### Document passage
= = = =
Decrypting the complexity of the human malaria parasite biology through systems biology approaches

Abstract

The human malaria parasite, Plasmodium falciparum, is a unicellular protozoan responsible for over half a million deaths annually. With a complex life cycle alternating between human and invertebrate hosts, this apicomplexan is notoriously adept at evading host immune responses and developing resistance to all clinically administered treatments. Advances in omics-based technologies, increased sensitivity of sequencing platforms and enhanced CRISPR based gene editing tools, have given researchers access to more in-depth and untapped information about this enigmatic micro-organism, a feat thought to be infeasible in the past decade. Here we discuss some of the most important scientific achievements made over the past few years with a focus on novel technologies and platforms that set the stage for subsequent discoveries. We also describe some of the systems-based methods applied to uncover gaps of knowledge left through single-omics applications with the hope that we will soon be able to overcome the spread of this life-threatening disease.

Keywords: Multiomic analysis; Omics; Plasmodium; malaria; systems biology.

FIGURE 1

Plasmodium Life Cycle. Illustration depicting Plasmodium parasite life cycle alternating from an invertebrate Anopheles (Left) host to a mammalian human host (Right).

FIGURE 2

Schematic representation of hierarchical chromatin organization along with the technologies applied for their characterization. The hierarchical chromatin landscape can be broken down to three major compartments. (A) Hi-C provide 3D spatial architectural landscapes of chromosomes within the cell. These chromatin architectural analyses uncover important chromosomal territories, topologically associating domain (TAD) and chromatin contacts required for gene regulation. (B) Chromosomal landscape is divided into territories of heterochromatin and euchromatin. The chromatin is regulated by histone modifying enzymes to open (euchromatin) or close (heterochromatin) chromatin boundaries. Tools such as ChIP-sequencing, MNase, FAIRE-seq, DNase-seq, ATAC-seq serve as important means to uncover important PTMS and gene regulators. (C) DNA sequencing platforms provide high-throughput WGS capable of identifying genomic variations such as SNPs and CNVs. Over the past decade these sequencing have evolved drastically in the depth of sequencing capabilities.
= = = =
### Task instructions
[1] In the malaria parasite review, roughly how many deaths per year is Plasmodium falciparum said to cause?
[2] Continue the malaria parasite review from the point where it stops.

### Dataset content
= = = =
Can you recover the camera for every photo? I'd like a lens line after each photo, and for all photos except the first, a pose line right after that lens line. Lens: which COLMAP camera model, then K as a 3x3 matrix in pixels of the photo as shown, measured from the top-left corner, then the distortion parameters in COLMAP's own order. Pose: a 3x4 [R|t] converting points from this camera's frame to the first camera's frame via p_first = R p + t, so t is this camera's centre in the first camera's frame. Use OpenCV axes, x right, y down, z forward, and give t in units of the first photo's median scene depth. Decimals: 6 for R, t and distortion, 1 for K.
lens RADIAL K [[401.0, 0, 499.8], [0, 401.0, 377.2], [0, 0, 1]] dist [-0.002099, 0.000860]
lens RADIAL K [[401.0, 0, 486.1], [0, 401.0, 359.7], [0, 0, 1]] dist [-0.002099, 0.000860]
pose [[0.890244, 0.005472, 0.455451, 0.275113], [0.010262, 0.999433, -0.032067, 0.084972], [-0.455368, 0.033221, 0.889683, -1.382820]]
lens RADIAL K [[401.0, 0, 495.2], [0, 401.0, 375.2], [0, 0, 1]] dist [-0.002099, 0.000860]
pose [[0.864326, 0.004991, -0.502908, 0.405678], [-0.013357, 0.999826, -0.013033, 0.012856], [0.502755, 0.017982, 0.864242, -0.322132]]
= = = =
### Answers to the tasks
[1] Over half a million.

[2]
FIGURE 3

Schematic illustration of major tools and technologies used to characterize a cell’s transcriptome. Gene expression is a major factor of cell development, regulation, and response to stimuli. Thus, adaptations in tools and technologies have provided new opportunities to study a cell transcriptome at all stages pre and post transcriptional levels. Unique tools have now allowed for the capture of actively transcribing genes by targeting RNA-ribosome interactions. Other platforms seek to decipher RNA-protein interactions. RNA sequencing platforms have also shown great improvement overtime.

FIGURE 4

Systems-Wide Approach to Determine the Cell’s Functional Organization. Genomics, Transcriptomics, Proteomics, and Metabolomics based techniques are applied towards precision medicine against malaria. These multi-omics-based approaches are used to understand the intrinsic characteristics of the human host and Plasmodium involved in clinical malaria as well as the complex host-parasite interactions that occur. Complex mathematical models provide opportunities for precision based computational inferences to better uncover new potential drug targets. Ultimately, the integration of various layers of regulatory and structural and computational level analysis will help in developing precision medicine against malaria.